● Énoncé 1:
Résumez en deux phrases le texte sur Jean Charest et les libéraux.
● Énoncé 2:
Reprenez le texte sur Jean Charest et les libéraux à la suite de sa dernière phrase.

● Extrait du texte:
_ _ _ _ _
L’auteur est écrivain et enseignant au collégial


Les blagues de Jean Charest sur les étudiants lors de son allocution au Salon du Plan Nord vendredi dernier sont à l’image de ce que les libéraux ont construit depuis leur accession au pouvoir en 2006. Alors que s’affrontaient violemment jeunes et policiers à l’extérieur, une assemblée hilare s’amusait des mots d’esprit du Premier ministre, qui évoquait avec désinvolture un goulag québécois pour les jeunes rebelles.

Les libéraux ont fracturé le peuple du Québec entre ceux qui ont un accès facile au gouvernement et les autres qui ne savent plus quel moyen utiliser pour se faire entendre. Les premiers profitent de considérables passe-droits, qui vont de pair avec de généreuses contributions au parti. Les seconds, qui préfèrent suivre les chemins tumultueux de la démocratie et de la représentativité, se voient imposer des barrières dont ils ne comprennent pas la justification.
_ _ _ _ _
● Données sources:
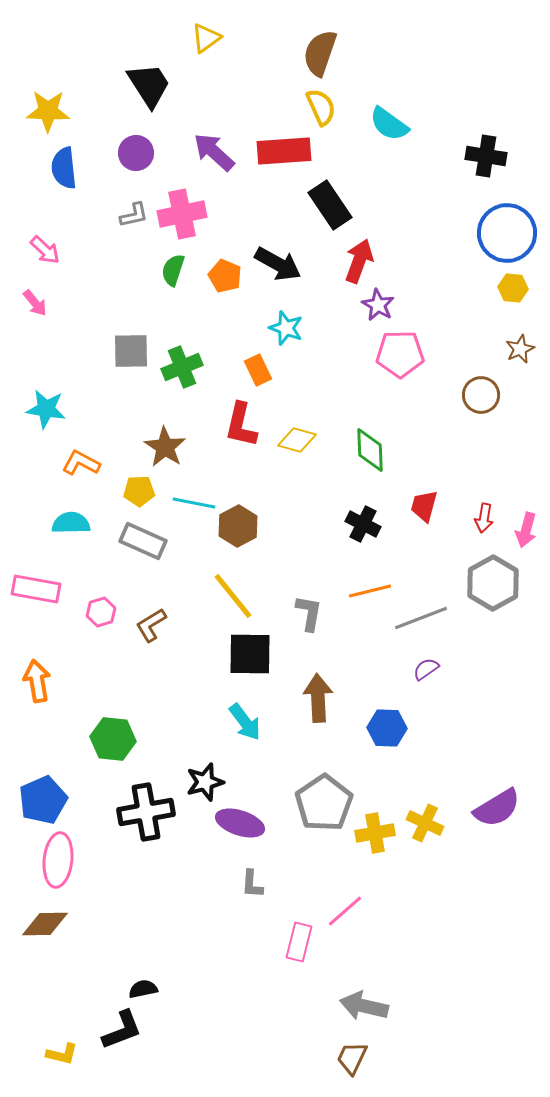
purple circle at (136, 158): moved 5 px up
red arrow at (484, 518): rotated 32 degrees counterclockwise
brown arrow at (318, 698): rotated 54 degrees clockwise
_ _ _ _ _
● Résultat 1:
Au Salon du Plan Nord, Jean Charest a fait rire une assemblée en plaisantant sur les étudiants et en évoquant un goulag québécois pour les jeunes rebelles, alors que jeunes et policiers s'affrontaient violemment à l'extérieur. Pour l'auteur, ces blagues reflètent la fracture créée par les libéraux entre ceux qui ont un accès facile au gouvernement et profitent de passe-droits allant de pair avec de généreuses contributions au parti, et ceux qui, suivant les chemins de la démocratie, se voient imposer des barrières dont ils ne comprennent pas la justification.

● Résultat 2:
Les hasards de l’actualité permettent parfois des juxtapositions révélatrices. Alors que le Premier ministre raillait les étudiants, un reportage de TVA montrait l’ampleur du lobbying fait auprès de son gouvernement. Le nombre de lobbyistes dûment enregistrés est désormais de 2797, une augmentation de 48% depuis l’année dernière. L’enquête révèle aussi que plusieurs lobbyistes parmi les plus actifs sont aussi de généreux pourvoyeurs du Parti libéral. Jean-René Gagnon aurait donné à lui seul 24 500$.

Alain Lemieux, lobbyiste très en demande, affirme rencontrer «seulement» sept ou huit ministres par année. Ministres et sous-ministres ont la chance d’être invités au restaurant par ce digne mandataire de l’entreprise privée. Les étudiants, au nombre de 300 000 au plus fort de la grève, n’ont pas l’honneur d’une pareille familiarité.


Une stratégie cohérente

La hausse des frais de scolarité est aussi révélatrice d’une autre fracture. Plusieurs ont trouvé excessive la formulation du ministre des Finances Raymond Bachand, selon laquelle ses budgets amorçaient une «révolution culturelle». Le propos n’est pas entièrement faux, puisque le projet du ministre est de développer et d’institutionnaliser le partage inéquitable des revenus.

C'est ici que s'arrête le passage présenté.